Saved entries
^^^^^^^^^^^^^^^^
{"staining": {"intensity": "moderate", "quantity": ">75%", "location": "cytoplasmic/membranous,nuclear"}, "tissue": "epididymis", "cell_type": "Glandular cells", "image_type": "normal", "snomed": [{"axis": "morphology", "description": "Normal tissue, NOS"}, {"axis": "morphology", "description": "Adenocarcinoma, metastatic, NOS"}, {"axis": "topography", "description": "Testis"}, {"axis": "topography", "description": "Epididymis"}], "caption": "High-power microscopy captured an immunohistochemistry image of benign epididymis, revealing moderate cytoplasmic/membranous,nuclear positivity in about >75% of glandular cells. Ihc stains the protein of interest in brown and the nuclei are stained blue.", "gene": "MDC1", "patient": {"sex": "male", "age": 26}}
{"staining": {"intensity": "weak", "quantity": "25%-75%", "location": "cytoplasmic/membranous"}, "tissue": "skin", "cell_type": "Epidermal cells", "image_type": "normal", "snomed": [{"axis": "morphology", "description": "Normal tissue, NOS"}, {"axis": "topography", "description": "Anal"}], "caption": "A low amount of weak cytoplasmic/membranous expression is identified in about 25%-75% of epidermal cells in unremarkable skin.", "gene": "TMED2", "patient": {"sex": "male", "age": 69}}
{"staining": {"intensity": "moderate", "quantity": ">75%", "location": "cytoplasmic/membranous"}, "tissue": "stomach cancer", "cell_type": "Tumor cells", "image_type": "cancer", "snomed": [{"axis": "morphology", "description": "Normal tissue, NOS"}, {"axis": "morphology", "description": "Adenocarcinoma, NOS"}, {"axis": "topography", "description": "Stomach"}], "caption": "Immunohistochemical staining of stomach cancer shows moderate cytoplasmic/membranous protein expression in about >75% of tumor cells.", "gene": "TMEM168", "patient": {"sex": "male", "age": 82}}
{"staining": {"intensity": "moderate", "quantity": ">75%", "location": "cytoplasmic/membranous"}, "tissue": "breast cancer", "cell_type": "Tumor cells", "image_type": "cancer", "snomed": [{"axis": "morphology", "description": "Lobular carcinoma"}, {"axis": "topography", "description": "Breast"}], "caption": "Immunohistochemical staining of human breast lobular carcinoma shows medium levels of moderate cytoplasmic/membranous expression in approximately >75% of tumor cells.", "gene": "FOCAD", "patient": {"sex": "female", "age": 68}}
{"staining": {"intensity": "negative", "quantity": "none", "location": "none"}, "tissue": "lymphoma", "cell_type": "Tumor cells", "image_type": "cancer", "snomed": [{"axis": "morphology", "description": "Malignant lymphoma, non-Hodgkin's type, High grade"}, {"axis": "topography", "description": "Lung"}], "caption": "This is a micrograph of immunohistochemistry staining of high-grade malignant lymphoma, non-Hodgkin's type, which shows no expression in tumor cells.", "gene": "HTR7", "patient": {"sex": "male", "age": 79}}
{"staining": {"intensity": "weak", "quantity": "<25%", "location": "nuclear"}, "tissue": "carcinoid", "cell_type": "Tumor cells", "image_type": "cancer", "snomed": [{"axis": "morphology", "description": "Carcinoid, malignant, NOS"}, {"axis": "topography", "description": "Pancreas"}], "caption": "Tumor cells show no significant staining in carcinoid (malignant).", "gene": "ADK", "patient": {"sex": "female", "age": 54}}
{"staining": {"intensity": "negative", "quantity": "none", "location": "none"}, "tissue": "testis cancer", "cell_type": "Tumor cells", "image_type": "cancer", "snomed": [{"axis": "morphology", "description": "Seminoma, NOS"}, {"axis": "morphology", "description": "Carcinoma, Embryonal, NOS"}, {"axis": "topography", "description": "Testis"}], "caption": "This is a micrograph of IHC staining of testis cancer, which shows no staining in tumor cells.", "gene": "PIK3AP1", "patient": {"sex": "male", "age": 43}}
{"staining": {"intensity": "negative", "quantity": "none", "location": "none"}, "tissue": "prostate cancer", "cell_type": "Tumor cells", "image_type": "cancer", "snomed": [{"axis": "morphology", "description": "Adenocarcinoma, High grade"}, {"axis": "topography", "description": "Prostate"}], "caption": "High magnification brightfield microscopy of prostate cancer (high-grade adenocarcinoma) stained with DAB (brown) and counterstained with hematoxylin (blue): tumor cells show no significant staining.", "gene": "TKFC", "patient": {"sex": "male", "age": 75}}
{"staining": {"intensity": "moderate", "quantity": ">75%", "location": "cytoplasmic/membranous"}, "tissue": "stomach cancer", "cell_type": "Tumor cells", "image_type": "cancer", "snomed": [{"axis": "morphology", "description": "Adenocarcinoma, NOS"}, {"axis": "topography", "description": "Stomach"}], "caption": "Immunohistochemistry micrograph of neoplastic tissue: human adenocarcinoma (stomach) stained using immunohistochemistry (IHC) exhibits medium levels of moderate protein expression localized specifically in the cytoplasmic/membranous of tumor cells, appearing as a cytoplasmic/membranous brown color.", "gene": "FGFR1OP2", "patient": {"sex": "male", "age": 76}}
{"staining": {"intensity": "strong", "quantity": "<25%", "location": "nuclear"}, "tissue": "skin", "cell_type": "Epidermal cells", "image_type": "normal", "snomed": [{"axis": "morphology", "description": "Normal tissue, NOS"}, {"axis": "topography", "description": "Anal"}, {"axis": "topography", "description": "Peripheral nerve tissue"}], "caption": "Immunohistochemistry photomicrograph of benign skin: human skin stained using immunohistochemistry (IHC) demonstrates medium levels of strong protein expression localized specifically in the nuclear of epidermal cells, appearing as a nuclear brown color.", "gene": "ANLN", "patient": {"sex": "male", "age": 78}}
^^^^^^^^^^^^^^^^
▸ ASSIGNED TASK:
Character for character, reproduce all of the lines above.

▸ PROBLEM SOLUTION:
{"staining": {"intensity": "moderate", "quantity": ">75%", "location": "cytoplasmic/membranous,nuclear"}, "tissue": "epididymis", "cell_type": "Glandular cells", "image_type": "normal", "snomed": [{"axis": "morphology", "description": "Normal tissue, NOS"}, {"axis": "morphology", "description": "Adenocarcinoma, metastatic, NOS"}, {"axis": "topography", "description": "Testis"}, {"axis": "topography", "description": "Epididymis"}], "caption": "High-power microscopy captured an immunohistochemistry image of benign epididymis, revealing moderate cytoplasmic/membranous,nuclear positivity in about >75% of glandular cells. Ihc stains the protein of interest in brown and the nuclei are stained blue.", "gene": "MDC1", "patient": {"sex": "male", "age": 26}}
{"staining": {"intensity": "weak", "quantity": "25%-75%", "location": "cytoplasmic/membranous"}, "tissue": "skin", "cell_type": "Epidermal cells", "image_type": "normal", "snomed": [{"axis": "morphology", "description": "Normal tissue, NOS"}, {"axis": "topography", "description": "Anal"}], "caption": "A low amount of weak cytoplasmic/membranous expression is identified in about 25%-75% of epidermal cells in unremarkable skin.", "gene": "TMED2", "patient": {"sex": "male", "age": 69}}
{"staining": {"intensity": "moderate", "quantity": ">75%", "location": "cytoplasmic/membranous"}, "tissue": "stomach cancer", "cell_type": "Tumor cells", "image_type": "cancer", "snomed": [{"axis": "morphology", "description": "Normal tissue, NOS"}, {"axis": "morphology", "description": "Adenocarcinoma, NOS"}, {"axis": "topography", "description": "Stomach"}], "caption": "Immunohistochemical staining of stomach cancer shows moderate cytoplasmic/membranous protein expression in about >75% of tumor cells.", "gene": "TMEM168", "patient": {"sex": "male", "age": 82}}
{"staining": {"intensity": "moderate", "quantity": ">75%", "location": "cytoplasmic/membranous"}, "tissue": "breast cancer", "cell_type": "Tumor cells", "image_type": "cancer", "snomed": [{"axis": "morphology", "description": "Lobular carcinoma"}, {"axis": "topography", "description": "Breast"}], "caption": "Immunohistochemical staining of human breast lobular carcinoma shows medium levels of moderate cytoplasmic/membranous expression in approximately >75% of tumor cells.", "gene": "FOCAD", "patient": {"sex": "female", "age": 68}}
{"staining": {"intensity": "negative", "quantity": "none", "location": "none"}, "tissue": "lymphoma", "cell_type": "Tumor cells", "image_type": "cancer", "snomed": [{"axis": "morphology", "description": "Malignant lymphoma, non-Hodgkin's type, High grade"}, {"axis": "topography", "description": "Lung"}], "caption": "This is a micrograph of immunohistochemistry staining of high-grade malignant lymphoma, non-Hodgkin's type, which shows no expression in tumor cells.", "gene": "HTR7", "patient": {"sex": "male", "age": 79}}
{"staining": {"intensity": "weak", "quantity": "<25%", "location": "nuclear"}, "tissue": "carcinoid", "cell_type": "Tumor cells", "image_type": "cancer", "snomed": [{"axis": "morphology", "description": "Carcinoid, malignant, NOS"}, {"axis": "topography", "description": "Pancreas"}], "caption": "Tumor cells show no significant staining in carcinoid (malignant).", "gene": "ADK", "patient": {"sex": "female", "age": 54}}
{"staining": {"intensity": "negative", "quantity": "none", "location": "none"}, "tissue": "testis cancer", "cell_type": "Tumor cells", "image_type": "cancer", "snomed": [{"axis": "morphology", "description": "Seminoma, NOS"}, {"axis": "morphology", "description": "Carcinoma, Embryonal, NOS"}, {"axis": "topography", "description": "Testis"}], "caption": "This is a micrograph of IHC staining of testis cancer, which shows no staining in tumor cells.", "gene": "PIK3AP1", "patient": {"sex": "male", "age": 43}}
{"staining": {"intensity": "negative", "quantity": "none", "location": "none"}, "tissue": "prostate cancer", "cell_type": "Tumor cells", "image_type": "cancer", "snomed": [{"axis": "morphology", "description": "Adenocarcinoma, High grade"}, {"axis": "topography", "description": "Prostate"}], "caption": "High magnification brightfield microscopy of prostate cancer (high-grade adenocarcinoma) stained with DAB (brown) and counterstained with hematoxylin (blue): tumor cells show no significant staining.", "gene": "TKFC", "patient": {"sex": "male", "age": 75}}
{"staining": {"intensity": "moderate", "quantity": ">75%", "location": "cytoplasmic/membranous"}, "tissue": "stomach cancer", "cell_type": "Tumor cells", "image_type": "cancer", "snomed": [{"axis": "morphology", "description": "Adenocarcinoma, NOS"}, {"axis": "topography", "description": "Stomach"}], "caption": "Immunohistochemistry micrograph of neoplastic tissue: human adenocarcinoma (stomach) stained using immunohistochemistry (IHC) exhibits medium levels of moderate protein expression localized specifically in the cytoplasmic/membranous of tumor cells, appearing as a cytoplasmic/membranous brown color.", "gene": "FGFR1OP2", "patient": {"sex": "male", "age": 76}}
{"staining": {"intensity": "strong", "quantity": "<25%", "location": "nuclear"}, "tissue": "skin", "cell_type": "Epidermal cells", "image_type": "normal", "snomed": [{"axis": "morphology", "description": "Normal tissue, NOS"}, {"axis": "topography", "description": "Anal"}, {"axis": "topography", "description": "Peripheral nerve tissue"}], "caption": "Immunohistochemistry photomicrograph of benign skin: human skin stained using immunohistochemistry (IHC) demonstrates medium levels of strong protein expression localized specifically in the nuclear of epidermal cells, appearing as a nuclear brown color.", "gene": "ANLN", "patient": {"sex": "male", "age": 78}}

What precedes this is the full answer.